(Beginning of Listed records)
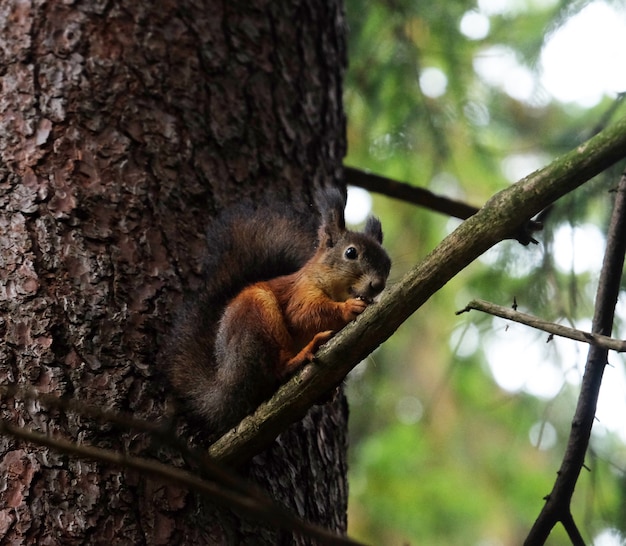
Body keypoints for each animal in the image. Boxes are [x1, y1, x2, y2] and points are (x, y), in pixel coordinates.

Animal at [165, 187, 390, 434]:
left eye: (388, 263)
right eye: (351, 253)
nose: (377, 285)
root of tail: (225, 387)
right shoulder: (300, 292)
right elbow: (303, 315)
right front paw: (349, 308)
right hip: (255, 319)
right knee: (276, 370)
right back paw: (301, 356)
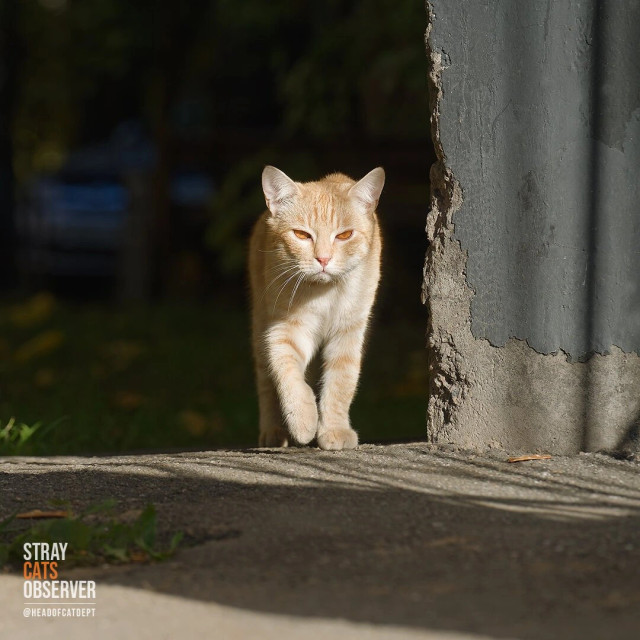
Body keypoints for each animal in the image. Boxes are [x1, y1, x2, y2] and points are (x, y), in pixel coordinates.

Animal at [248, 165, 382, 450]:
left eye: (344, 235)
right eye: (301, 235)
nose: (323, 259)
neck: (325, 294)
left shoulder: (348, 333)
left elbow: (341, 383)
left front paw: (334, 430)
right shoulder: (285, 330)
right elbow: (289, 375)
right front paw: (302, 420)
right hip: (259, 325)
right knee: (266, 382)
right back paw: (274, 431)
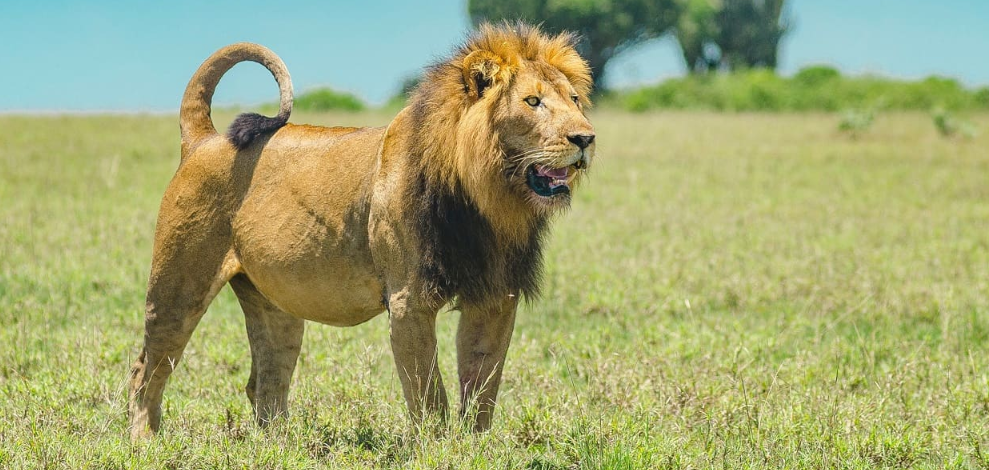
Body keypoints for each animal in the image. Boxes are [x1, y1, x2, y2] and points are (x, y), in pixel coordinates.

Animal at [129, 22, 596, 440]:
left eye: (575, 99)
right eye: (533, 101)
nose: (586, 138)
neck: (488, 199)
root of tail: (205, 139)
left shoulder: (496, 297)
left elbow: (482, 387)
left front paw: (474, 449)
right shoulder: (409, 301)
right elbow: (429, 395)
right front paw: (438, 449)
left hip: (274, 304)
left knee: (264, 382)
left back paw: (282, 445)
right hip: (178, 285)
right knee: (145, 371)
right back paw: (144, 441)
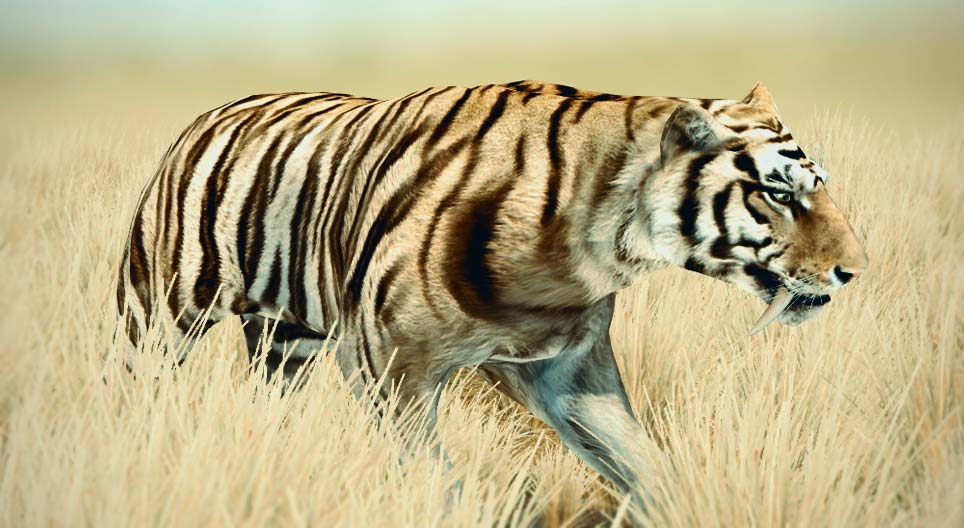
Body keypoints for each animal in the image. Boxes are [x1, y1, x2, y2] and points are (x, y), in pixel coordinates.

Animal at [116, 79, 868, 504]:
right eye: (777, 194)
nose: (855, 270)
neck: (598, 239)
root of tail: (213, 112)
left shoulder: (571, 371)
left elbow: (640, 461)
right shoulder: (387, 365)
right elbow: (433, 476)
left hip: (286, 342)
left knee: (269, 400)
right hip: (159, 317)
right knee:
(End of Listed records)
» Aim of the task
Every record above should be duplicated precisely, with the images removed.

» Answer to this exercise
Body keypoints for each animal in the image. Boxes are [x1, y1, x2, y2] and points are (x, y), in pixel coordinates.

Animal at [165, 187, 390, 434]:
left eye: (388, 263)
right eye: (351, 253)
nose: (377, 285)
root of tail: (225, 387)
right shoulder: (300, 292)
right elbow: (303, 315)
right front paw: (349, 308)
right hip: (255, 319)
right knee: (276, 370)
right back paw: (301, 356)
Body keypoints for each animal in the image. Boxes are [x1, y1, x2, y2] and points are (x, y), in pixel coordinates.

Animal at [248, 165, 382, 450]:
left eye: (344, 235)
right eye: (301, 235)
nose: (323, 259)
neck: (325, 294)
left shoulder: (348, 333)
left elbow: (341, 383)
left front paw: (334, 430)
right shoulder: (285, 330)
right elbow: (289, 375)
right front paw: (302, 420)
right hip: (259, 325)
right knee: (266, 382)
right back paw: (274, 431)
Body keypoints for each animal in the image. Boxes are [x1, y1, x2, y2] and points are (x, y), in pixel coordinates.

Animal at [129, 22, 596, 440]:
left eye: (575, 99)
right eye: (533, 101)
nose: (586, 138)
neck: (488, 199)
root of tail: (205, 139)
left shoulder: (496, 297)
left elbow: (482, 387)
left front paw: (474, 449)
right shoulder: (409, 301)
right elbow: (429, 395)
right front paw: (438, 449)
left hip: (274, 304)
left knee: (264, 382)
left back paw: (282, 445)
right hip: (178, 285)
right knee: (145, 371)
right back paw: (144, 441)
Body keypoints for each animal in the image. Boxes are [x1, y1, x2, y2] and points are (x, y), in pixel coordinates.

Animal at [116, 79, 868, 504]:
right eye: (777, 194)
nose: (855, 270)
neck: (598, 239)
root of tail: (213, 112)
left shoulder: (571, 371)
left elbow: (640, 461)
right shoulder: (387, 365)
right elbow: (433, 476)
left hip: (286, 342)
left knee: (269, 400)
right hip: (159, 317)
right knee:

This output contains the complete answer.